Information provided:
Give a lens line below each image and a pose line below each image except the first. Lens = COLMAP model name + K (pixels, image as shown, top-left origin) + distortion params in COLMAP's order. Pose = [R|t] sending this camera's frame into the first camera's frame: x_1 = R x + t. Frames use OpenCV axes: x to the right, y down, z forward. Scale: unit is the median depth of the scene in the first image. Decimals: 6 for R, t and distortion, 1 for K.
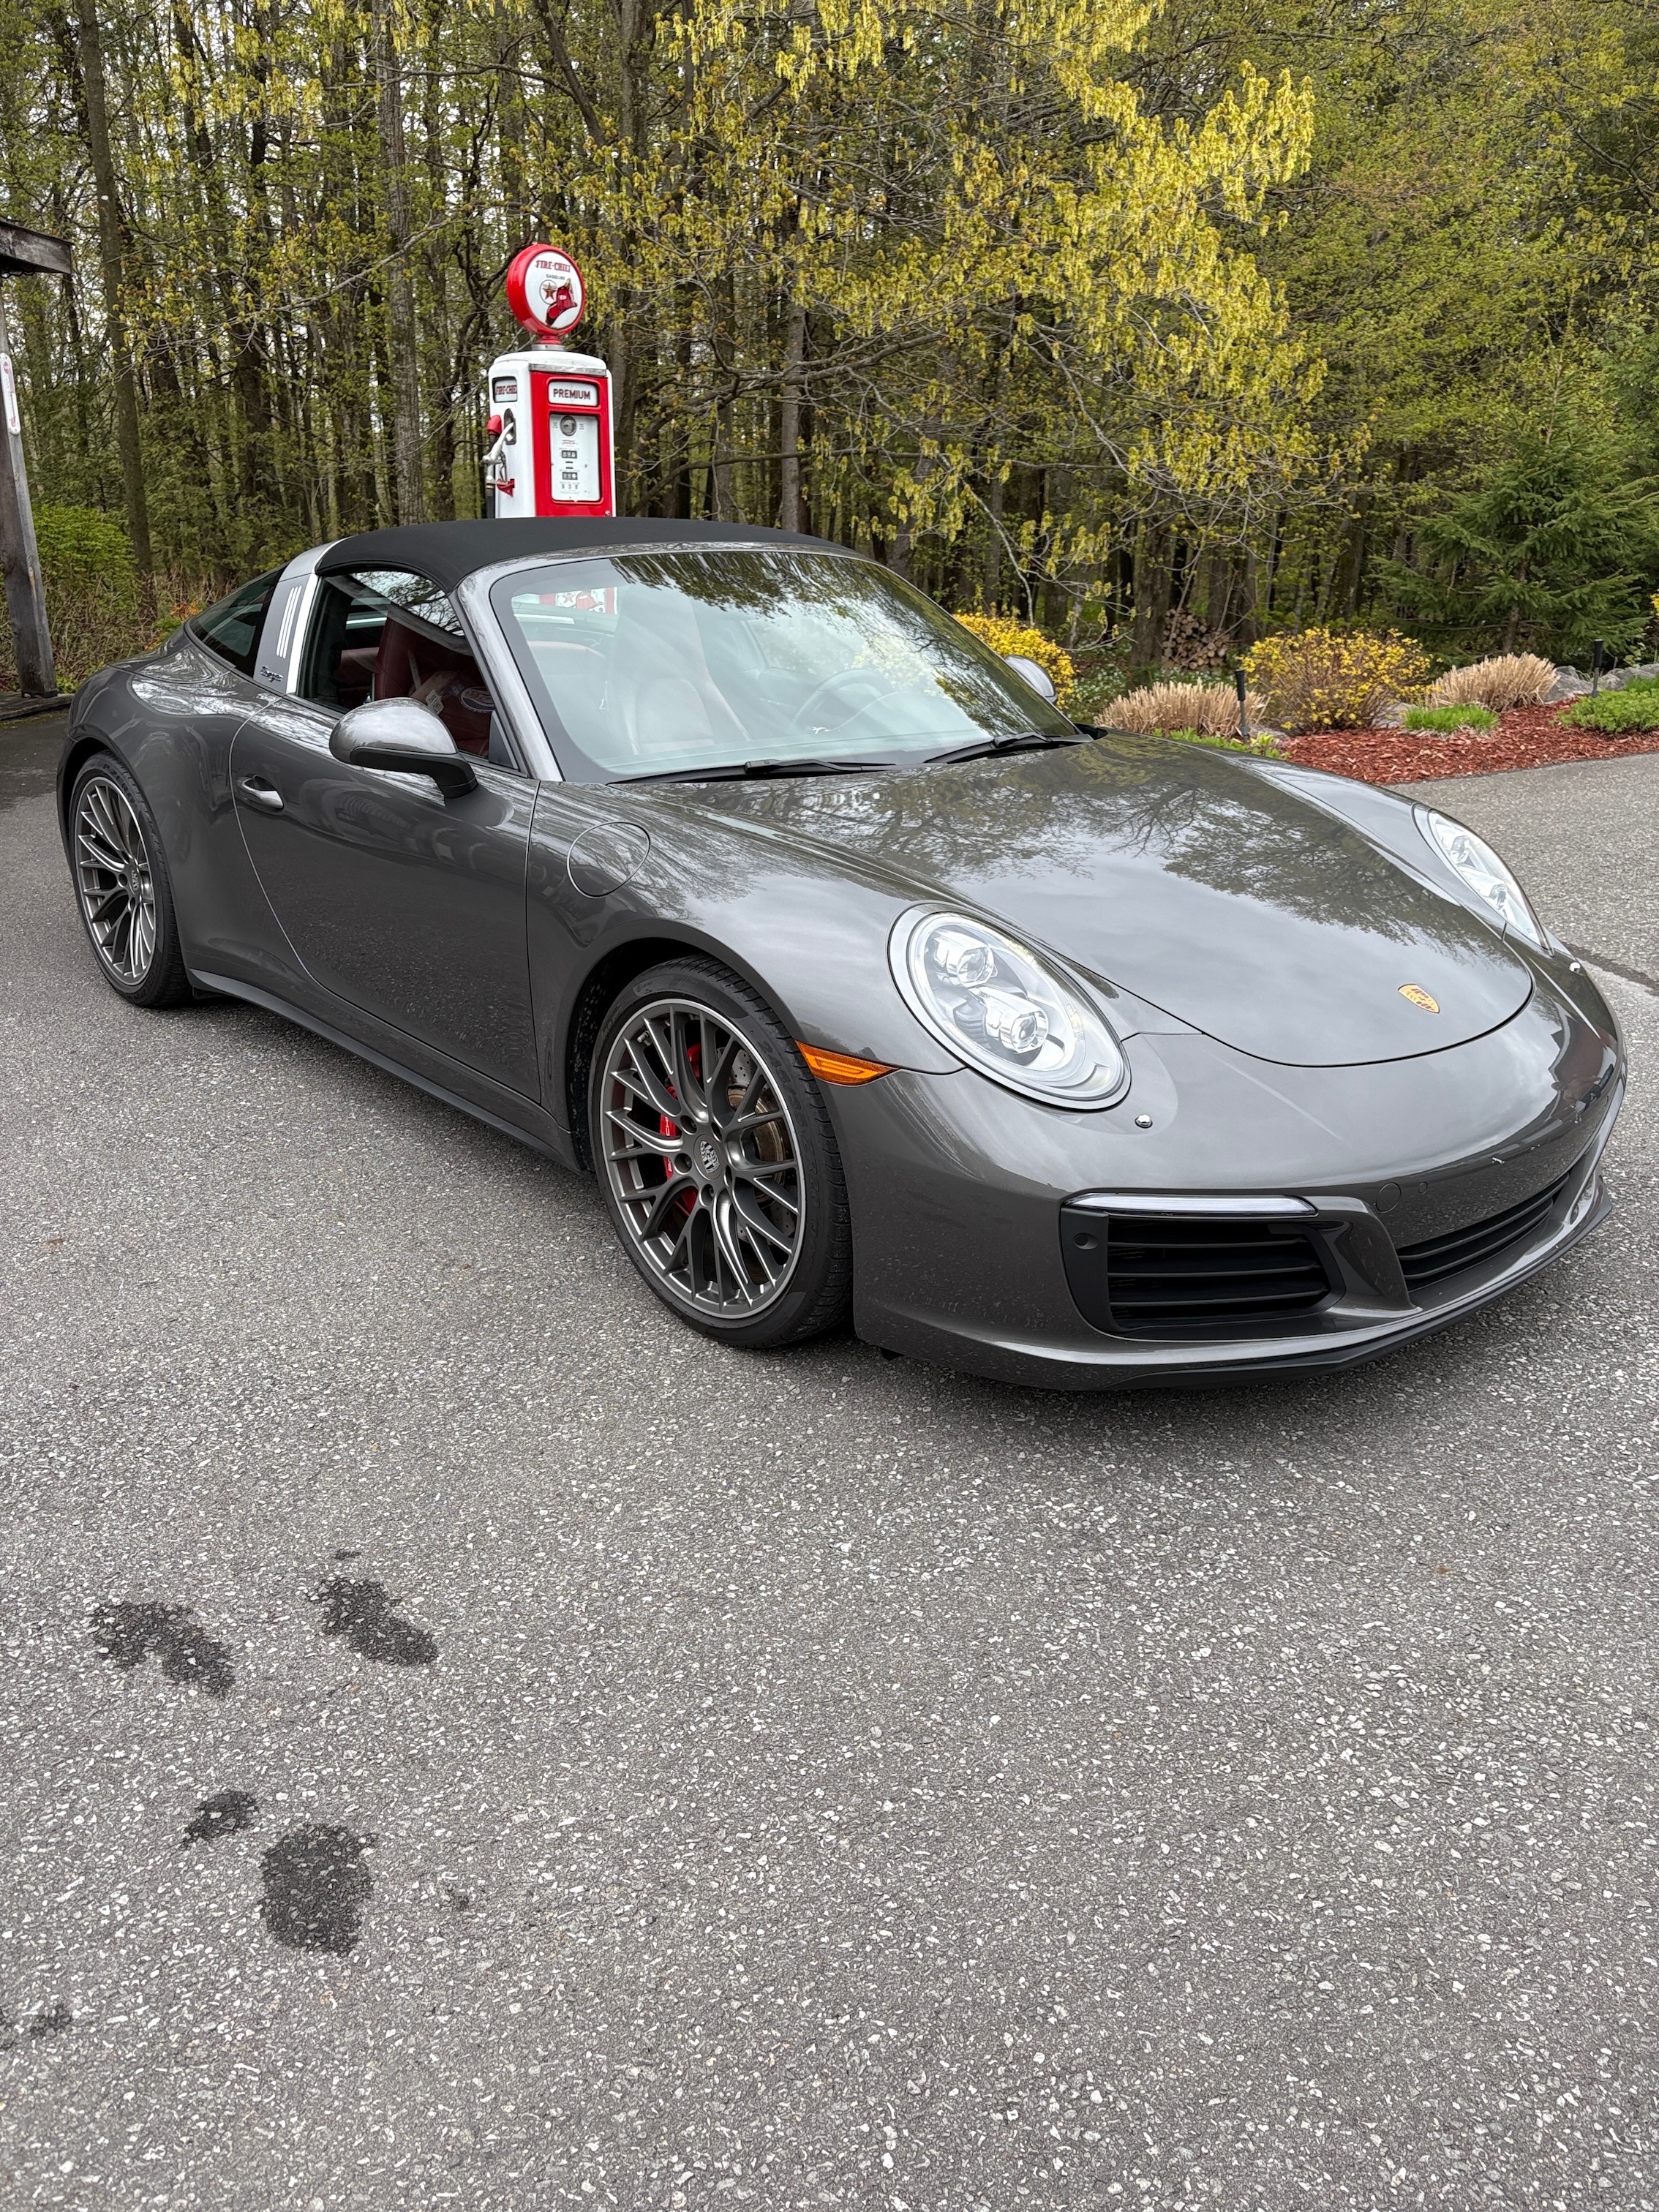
lens RADIAL K [[1685.3, 0, 811.4], [0, 1685.3, 1113.5], [0, 0, 1]] dist [0.060046, -0.068271]
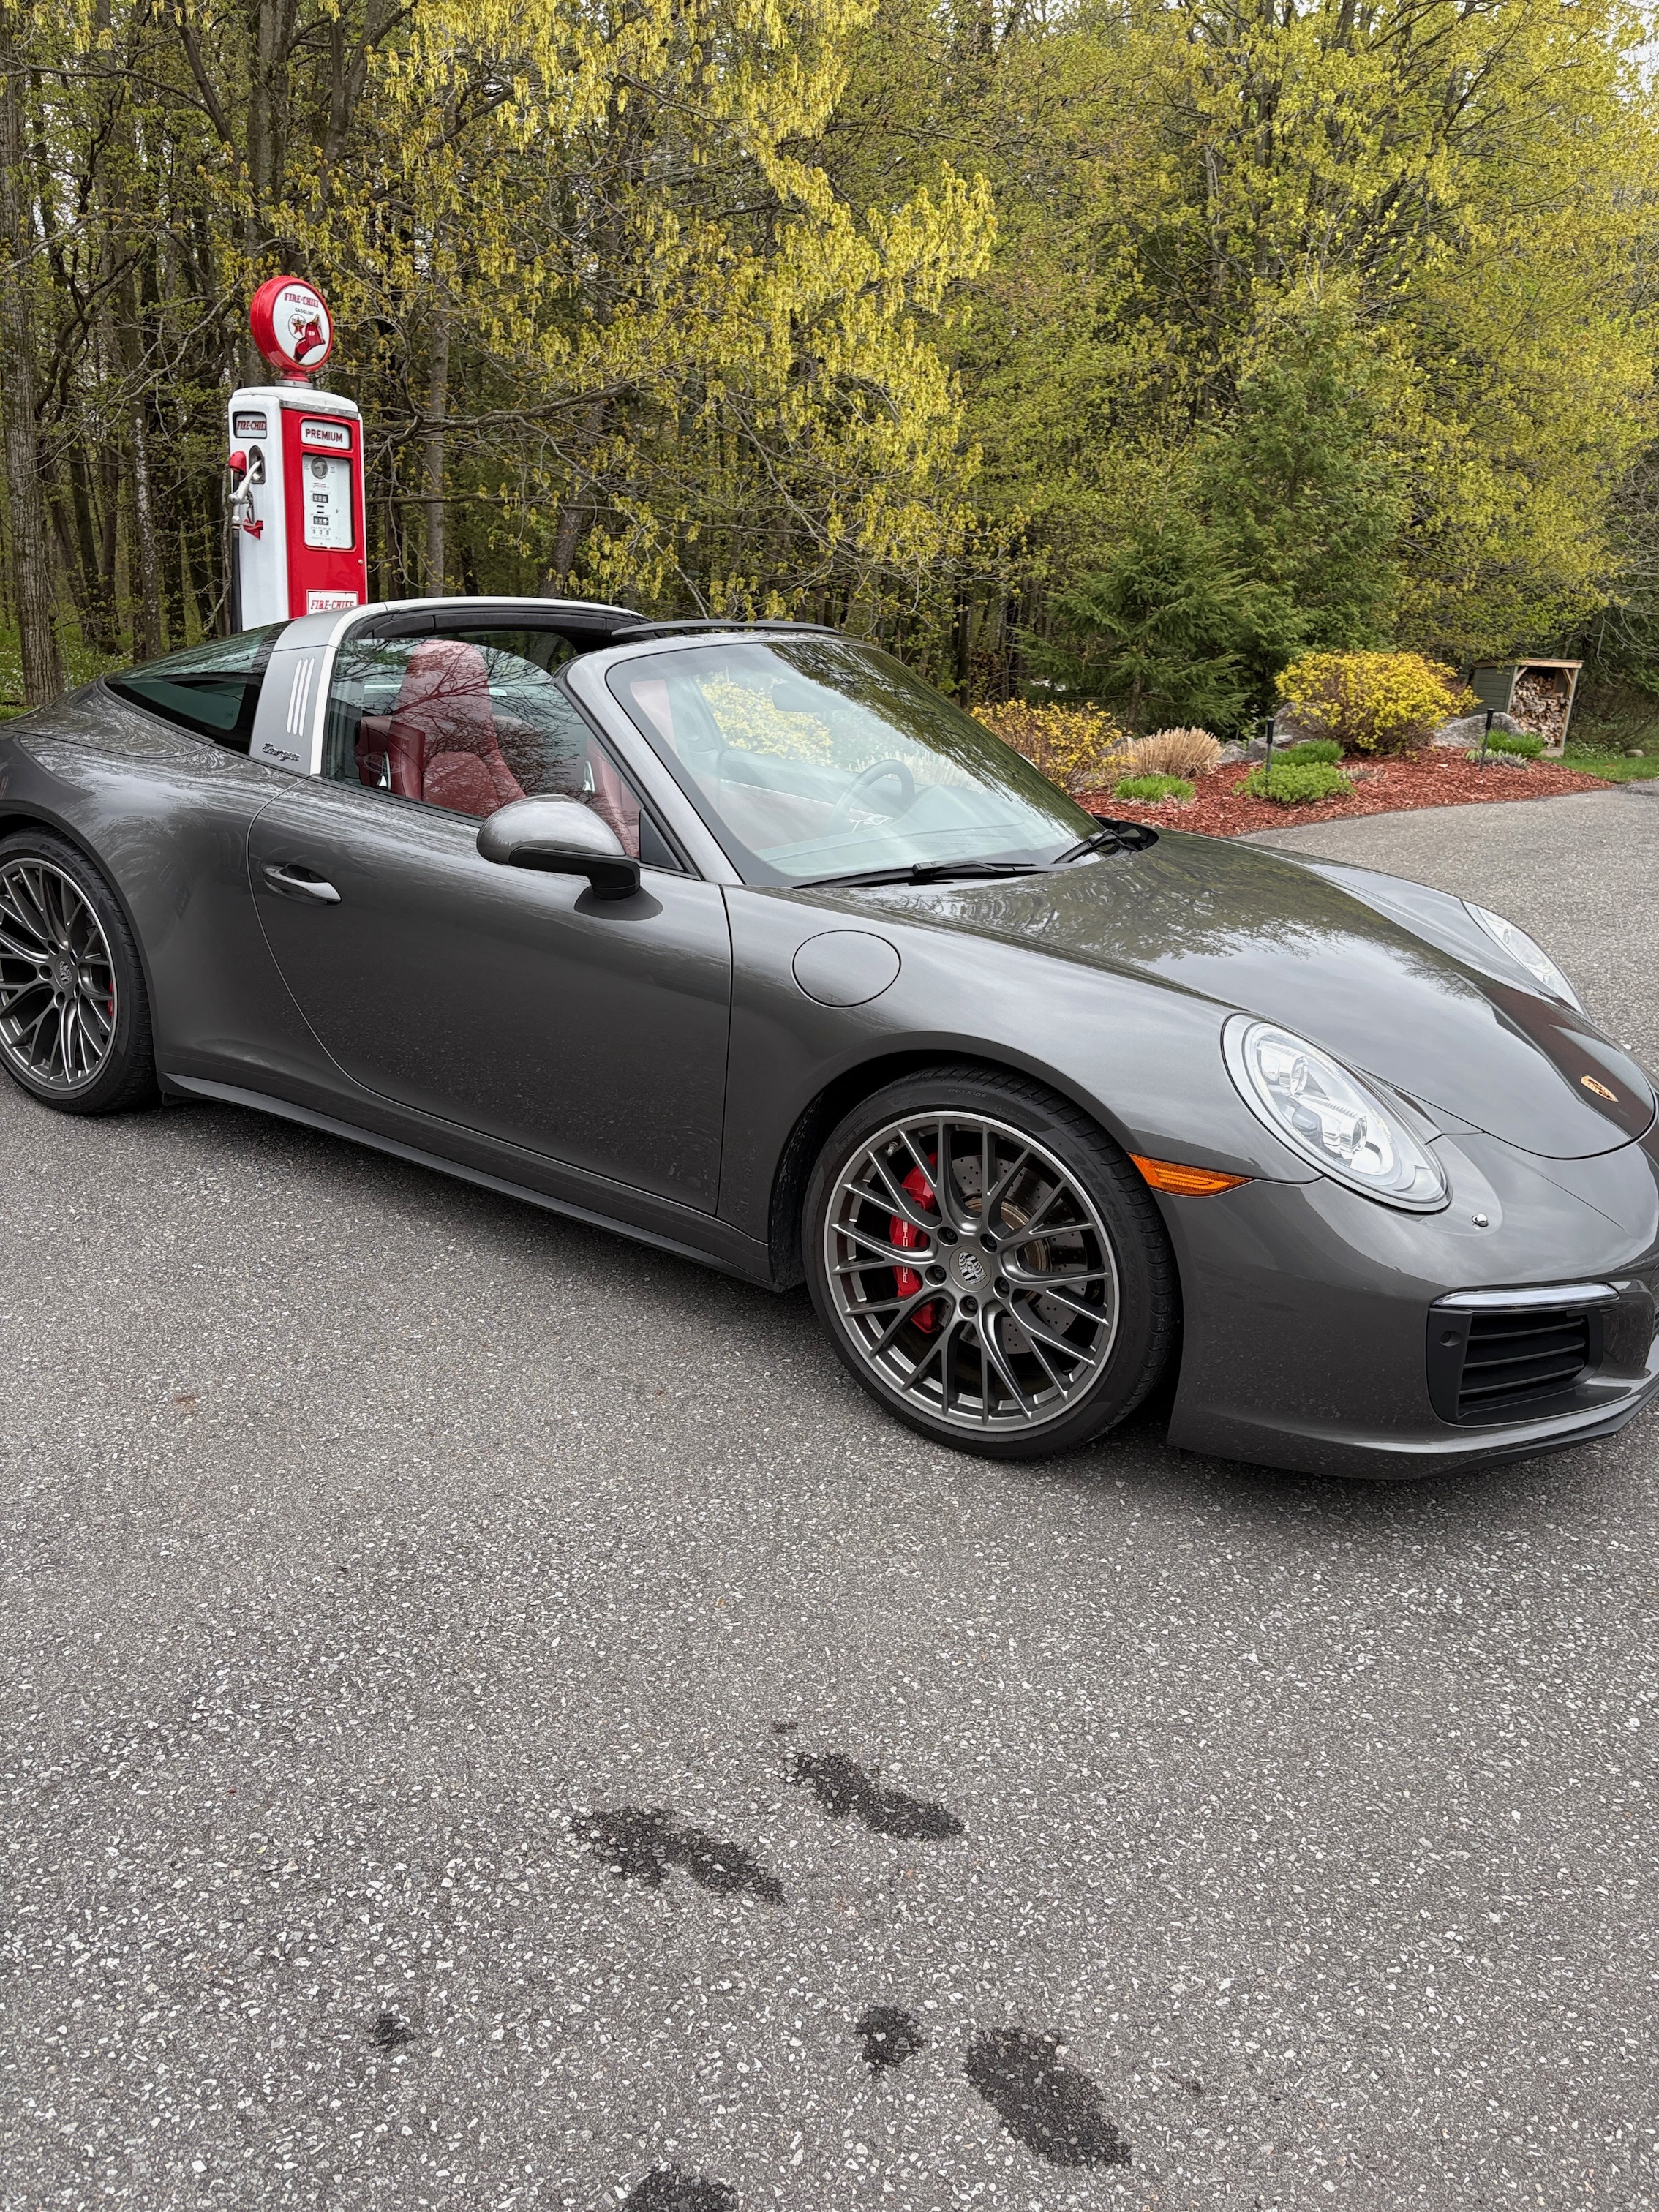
lens RADIAL K [[1685.3, 0, 813.5], [0, 1685.3, 1118.8], [0, 0, 1]] dist [0.060046, -0.068271]
pose [[0.965594, -0.035688, 0.257595, -0.136581], [0.040742, 0.999067, -0.014308, -0.017535], [-0.256844, 0.024310, 0.966147, 0.021749]]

Your task: Transcribe the listing exactly; skip the pictures.

Completed task:
Give a lens line below each image and a pose line below each image except the first. Lens = COLMAP model name + K (pixels, image as shown, top-left origin) + distortion params in COLMAP's order. Pose = [R|t] sending this camera's frame into the first camera's frame: x_1 = R x + t. Frames use OpenCV axes: x to the right, y down, z forward. Scale: unit is the median depth of the scene in the first image. Decimals: 6 for R, t and distortion, 1 for K.
lens RADIAL K [[1685.3, 0, 811.4], [0, 1685.3, 1113.5], [0, 0, 1]] dist [0.060046, -0.068271]
lens RADIAL K [[1685.3, 0, 813.5], [0, 1685.3, 1118.8], [0, 0, 1]] dist [0.060046, -0.068271]
pose [[0.965594, -0.035688, 0.257595, -0.136581], [0.040742, 0.999067, -0.014308, -0.017535], [-0.256844, 0.024310, 0.966147, 0.021749]]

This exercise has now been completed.